There was a groan followed by a huff. “What do you want with him?” Marnie snapped. The grogginess was gone and Ava knew defensiveness when she heard it. What Ava didn’t hear was any kind of surprise over Aaron using an alias.
“I just need to talk to him,” Theo assured her. “Do you have a contact number, or can you tell me how to reach him?”
“No, I can’t—”
“I’m a friend of Aaron’s,” Ava interrupted because she knew the woman was within a fraction of a second of ending the call. “It’s important we talk to him because he could be in danger,” she lied.
Well, maybe it was a lie. They didn’t know how, or if, Aaron fit into the picture.
“Danger how, why?” The woman was no longer defensive or riled, but she didn’t seem overly worried either.
“I’m sorry, but I can’t give you the specifics of an active investigation,” Ava insisted. “We just need to find him and make sure he’s okay.”
There was a long silence. “You’re really his friend?” she asked.
“I was. I’m Ava Lawson. Maybe you heard him mention me.”
“No, I don’t think so. How do you know him?”
Ava decided to go with a piece of the truth. “We went to school together.
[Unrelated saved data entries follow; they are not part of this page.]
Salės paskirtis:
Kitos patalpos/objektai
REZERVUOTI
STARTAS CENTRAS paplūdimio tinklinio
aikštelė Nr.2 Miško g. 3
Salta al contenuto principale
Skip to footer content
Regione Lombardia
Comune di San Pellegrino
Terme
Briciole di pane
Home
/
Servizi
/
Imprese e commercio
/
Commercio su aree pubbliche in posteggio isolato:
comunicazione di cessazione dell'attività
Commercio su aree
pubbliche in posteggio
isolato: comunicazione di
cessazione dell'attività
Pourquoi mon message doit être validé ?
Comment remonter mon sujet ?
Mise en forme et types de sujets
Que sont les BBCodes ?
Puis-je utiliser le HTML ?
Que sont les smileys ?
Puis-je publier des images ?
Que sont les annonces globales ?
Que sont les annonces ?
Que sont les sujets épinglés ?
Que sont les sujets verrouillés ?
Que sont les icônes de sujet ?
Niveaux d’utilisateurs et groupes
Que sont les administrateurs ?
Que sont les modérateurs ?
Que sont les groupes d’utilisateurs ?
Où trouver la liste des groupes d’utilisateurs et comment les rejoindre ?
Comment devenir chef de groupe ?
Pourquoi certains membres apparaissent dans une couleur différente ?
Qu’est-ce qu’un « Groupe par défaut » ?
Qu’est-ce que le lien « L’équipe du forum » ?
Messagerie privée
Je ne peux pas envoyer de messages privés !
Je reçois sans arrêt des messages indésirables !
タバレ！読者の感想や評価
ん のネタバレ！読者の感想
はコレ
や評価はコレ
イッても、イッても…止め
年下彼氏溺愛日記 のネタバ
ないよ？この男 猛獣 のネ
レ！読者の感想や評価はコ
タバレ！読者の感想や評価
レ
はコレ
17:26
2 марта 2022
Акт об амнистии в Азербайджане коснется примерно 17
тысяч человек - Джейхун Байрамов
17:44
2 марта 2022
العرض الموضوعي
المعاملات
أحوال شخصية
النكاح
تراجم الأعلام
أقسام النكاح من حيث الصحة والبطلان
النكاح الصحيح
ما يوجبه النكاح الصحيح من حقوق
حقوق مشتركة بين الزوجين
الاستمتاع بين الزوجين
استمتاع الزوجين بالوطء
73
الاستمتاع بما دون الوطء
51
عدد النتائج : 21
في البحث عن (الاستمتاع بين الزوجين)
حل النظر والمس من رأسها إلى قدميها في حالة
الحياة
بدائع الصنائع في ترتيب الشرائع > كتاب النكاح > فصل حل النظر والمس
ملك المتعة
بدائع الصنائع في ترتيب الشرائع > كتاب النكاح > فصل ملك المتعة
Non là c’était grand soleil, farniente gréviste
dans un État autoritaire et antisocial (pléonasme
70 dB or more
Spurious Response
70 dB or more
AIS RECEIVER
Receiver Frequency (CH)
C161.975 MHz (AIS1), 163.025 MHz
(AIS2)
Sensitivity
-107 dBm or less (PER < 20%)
He was my boyfriend.”
Another silence. “You’re the rich girl he dated.”
“Yes,” Ava answered after a pause of her own. “He mentioned me?”
“He told Christina—that’s my sister—that he’d gotten messed up over some rich girl back in high school. I’m guessing you two had a bad breakup or something?”
“Or something,” Ava muttered. It didn’t surprise her that Aaron had gotten “messed up” over her. Or more specifically, over their situation of her being pregnant with his child. She had certainly been in the messed-up category, too. “How is Aaron?”
“He’s a train wreck right now. Correction, he’s been a train wreck since I’ve known him. In fact, I don’t have a whole lot of love for the SOB, and I think Christina would still be alive if she hadn’t gotten mixed up with him.”
“Oh?” Ava settled for saying, hoping it would spur the woman to continue. It did.
“Yeah, Christina wanted to marry him and start a family.”
That caused Ava’s breath to stall a little and she braced herself in case Christina was about to admit that Aaron had confessed to her that he had a child. But she didn’t.
“My sister just couldn’t see the bad in him,” Marnie added.
“What kind of bad?” Ava pressed. “Drugs?”
Marnie groaned. Then cursed. “He didn’t use drugs, not that I know of. He used my sister. He’d go off drinking with his friends and wouldn’t come back for days. When she would get mad, he’d try to put it all on her, telling her if she’d quit nagging him, he wouldn’t have to drink.” She paused. “But I will say when Christina died, it just about ripped him to pieces. He fell apart at the funeral.”
Maybe it’d done enough ripping to set Aaron on the path to murder.
“Christina had a drug problem?” Ava asked, hoping to get more insight into what had gone on.
“No.” Marnie paused, cursed, then groaned. “Okay, so she used every now and then, but she got a bad batch or something, and it caused her heart to stop. Aaron was at work and didn’t find her for hours.”
“I’m sorry,” Ava said and hoped it didn’t sound too abrupt to move on to the next question. “What kind of work does Aaron do these days?”